Брадобрей не ответил, немедля бросился к кухонному окну, заглянул внутрь, крепко изругался и тут же постучал по стеклу. Само рассмеялся. Брадобрей погрозил ему кулаком, продолжая стоять у окна, как вкопанный. То ли он размышлял, то ли увиденное его столь ошарашило, что он и сдвинуться не мог… А потом вдруг кинулся к кухонным дверям да столкнулся в них с Юраем Гребеном.

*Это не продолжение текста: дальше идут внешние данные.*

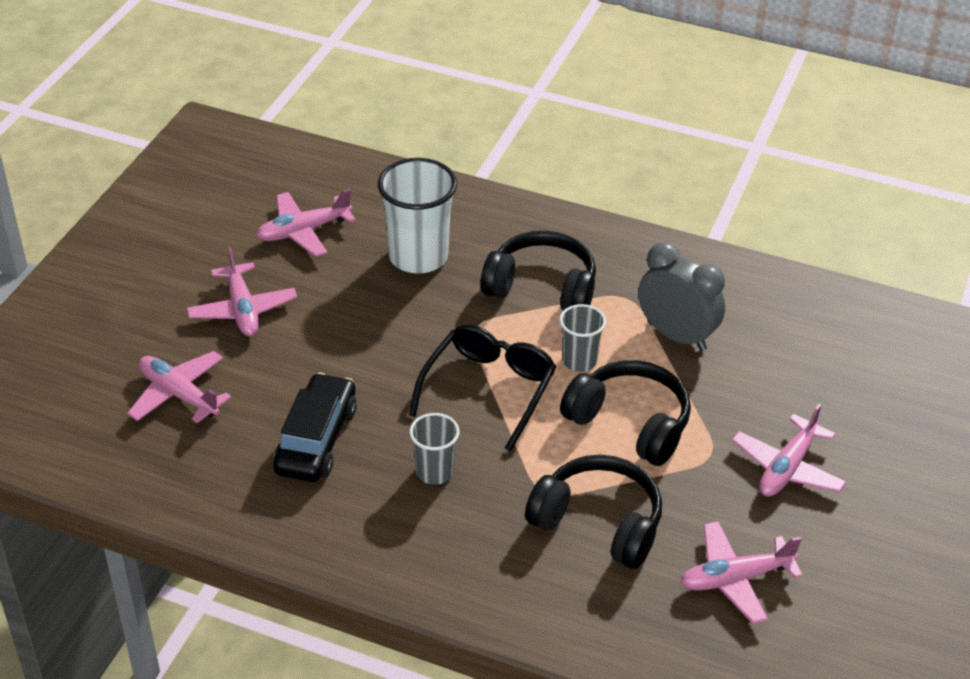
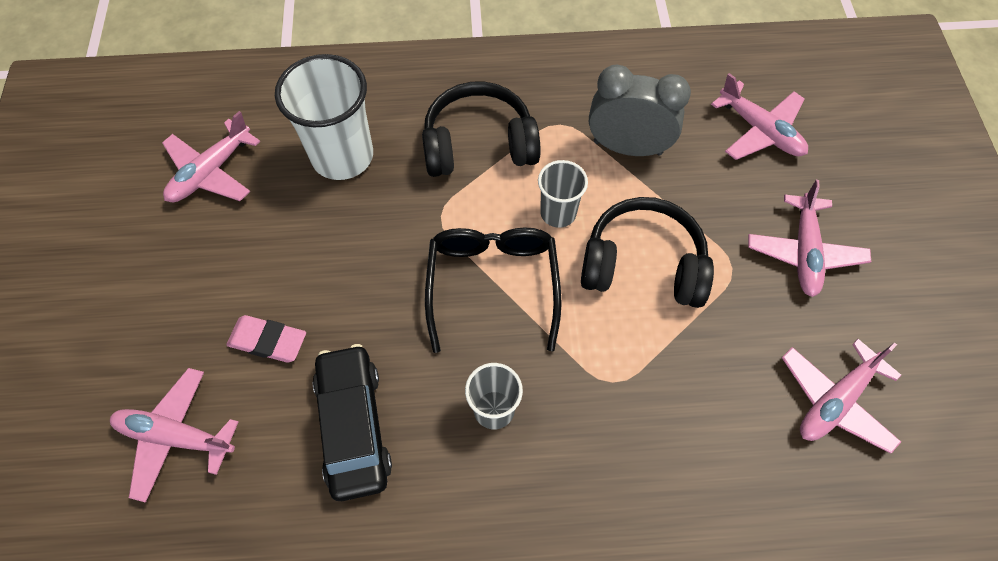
camera: 25 degrees left, 20 degrees up
pink plane [187,246,297,336] -> pink plane moved to [711,73,808,160]
black headphones [525,455,662,569] -> none
none -> pink eraser [226,315,306,363]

— Ты что там делал? — взревел он, схватив его за ворот.
— Пить захотелось, — ответил Рыба.
— Пить захотелось?!
— Точно так! — сказал Рыба и, отдернув руку Брадобрея, высвободил ворот. — Пропусти!
Брадобрей дал ему пройти. Двери освободились, и он юркнул в кухню. Рыба подошел к Само и подсел к нему на бревна.
— Светает? — спросил.
— Светает! — был ответ.
Из кухни донесся крик. Брадобрей обрушился на сестру.
— Я тебе остригу крылышки, остригу-у!
Стазка стояла посреди кухни и надменно улыбалась.
— Хватит скалиться, не то как врежу! — закричал на нее брат.
— А что случилось?
— Еще спрашиваешь?!
— Ну врежь!
— Не зли меня, девка! — замахнулся Брадобрей.
— Я влюбилась! — сказала Стазка.
— Влюбилась?! — рука Брадобрея бессильно опустилась. — В кого? — спросил с опаской.
— В Юрая Гребена.
— Дуреха! Нашла в кого! В Рыбу!
— Кого хочу, того люблю! — отрубила она. — Ты в это не встревай!